Die Grundregel der Finanzmärkte lautet: Höheres Risiko und höhere Renditen gehen grundsätzlich Hand in Hand. Frühe Investitionen in Zukunftstechnologien sind oftmals insofern riskant, als die einmal durch sie abgeworfenen Gewinne sich erst Jahre oder Jahrzehnte später realisieren. Für die Finanzierung der grünen Transformation spielen Kapitalmarktakteure mit ihrem gegenüber Kreditbanken erhöhten Risikoappetit daher eine besondere Rolle. Auf der anderen Seite lockt bei bahnbrechend visionären Projekten ein deutlich überdurchschnittlicher Gewinn, wenn sie denn von Erfolg gekrönt sind. Wer den Grundstein für eine neue Schlüsseltechnologie wie beispielsweise der effizienten Nutzung von Wasserstoff legt, wird damit einmal sehr viel Geld verdienen können – vermutlich genug, um mindestens die eigene Rente zu sichern. Hier schließt sich der Kreis zwischen beiden Transformationen. Die Kapitalmarktunion könnte idealerweise zum Bindeglied zwischen grüner Transformation und nachhaltiger Altersvorsorge werden, weil sie Kapitalanbieter und Kapitalnachfrager europaweit effizient zusammenführt. Die Vision ist diese: Innovative Unternehmen erhalten in jeder Wachstumsphase flexiblen Zugang zu Kapital, um ihre technologischen Ideen zu verwirklichen. Das ist die Nachfrageseite des Kapitalmarkts in der Transformation. Junge Menschen können einen signifikanten Teil ihrer staatlichen Altersvorsorge und einen geförderten Teil ihrer privaten Vorsorge am Kapitalmarkt anlegen, um im Alter von den Erträgen zukünftiger Technologien und den durch sie erst ermöglichten Geschäftsmodellen zu profitieren. Das ist die Angebotsseite des Kapitalmarkts in der Transformation. Was beide Seiten verbindet, ist ein aufeinander abgestimmtes Mischverhältnis zwischen bewusster Risikoaufnahme und verlässlicher Renditeerwartung.

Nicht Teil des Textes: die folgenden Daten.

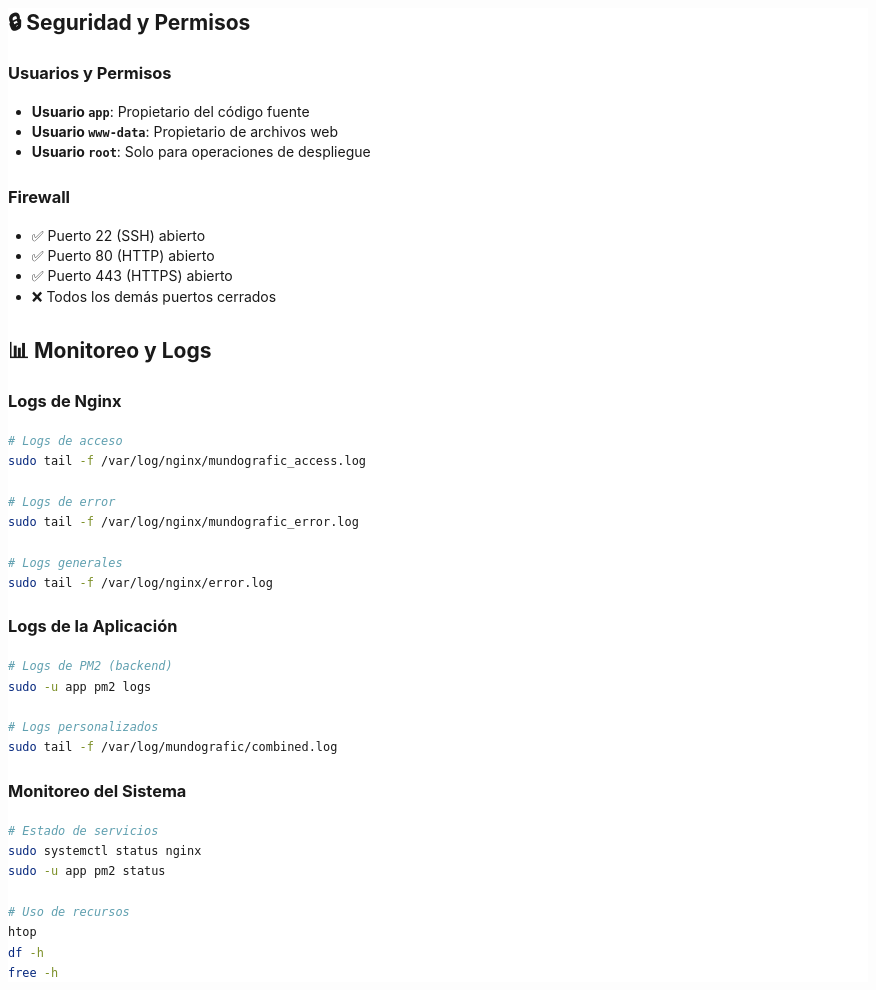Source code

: ## 🔒 Seguridad y Permisos

### Usuarios y Permisos

- **Usuario `app`**: Propietario del código fuente
- **Usuario `www-data`**: Propietario de archivos web
- **Usuario `root`**: Solo para operaciones de despliegue

### Firewall

- ✅ Puerto 22 (SSH) abierto
- ✅ Puerto 80 (HTTP) abierto
- ✅ Puerto 443 (HTTPS) abierto
- ❌ Todos los demás puertos cerrados

## 📊 Monitoreo y Logs

### Logs de Nginx

```bash
# Logs de acceso
sudo tail -f /var/log/nginx/mundografic_access.log

# Logs de error
sudo tail -f /var/log/nginx/mundografic_error.log

# Logs generales
sudo tail -f /var/log/nginx/error.log
```

### Logs de la Aplicación

```bash
# Logs de PM2 (backend)
sudo -u app pm2 logs

# Logs personalizados
sudo tail -f /var/log/mundografic/combined.log
```

### Monitoreo del Sistema

```bash
# Estado de servicios
sudo systemctl status nginx
sudo -u app pm2 status

# Uso de recursos
htop
df -h
free -h
```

Der amerikanische Kapitalmarkt zieht seit Langem Unternehmen und Privatpersonen aus allen Weltregionen an und gilt als der stärkste der Welt. Kann Europa, selbst wenn es wollte, auch nur annähernd eine vergleichbare Kapitalmarkt-Kultur aufbauen oder sind Europäerinnen und Europäer insgesamt zu risikoavers?

Die Ausgangslage in Europa ist eine andere als in den USA. In Deutschland ist der Kreditmarkt knapp viermal so groß wie der Kapitalmarkt – in den USA fällt das Verhältnis genau spiegelbildlich aus. Unsere europäischen Kreditbankensysteme sind historisch lange gewachsen und dementsprechend fest institutionell verankert. Wenn wir den Blick von der Vergangenheit in die Zukunft richten, können wir allerdings eine spannende Tendenz beobachten: Junge Menschen zeigen sich auch in Europa wesentlich offener für Aktieninvestitionen als die älteren Generationen. Sie informieren sich in digitalen Medien über verschiedene Anlagemöglichkeiten, partizipieren selbst direkt am Kapitalmarkt und tauschen sich innerhalb ihrer Altersgruppe offen über ihre Investments aus. Getrieben haben diese Entwicklung neben der langen Niedrigzinsphase auch die Digitalisierung und die bescheidenen Aussichten auf eine im Alter ausreichende staatliche Rente. Die Europäer mögen nicht besonders risikoaffin sein, aber sie sind sicher nicht renditeavers. Insofern sehe ich durchaus optimistisch auf die Zukunft unserer Kapitalmärkte, auch wenn der Abstand zu den USA vorerst bestehen bleiben dürfte.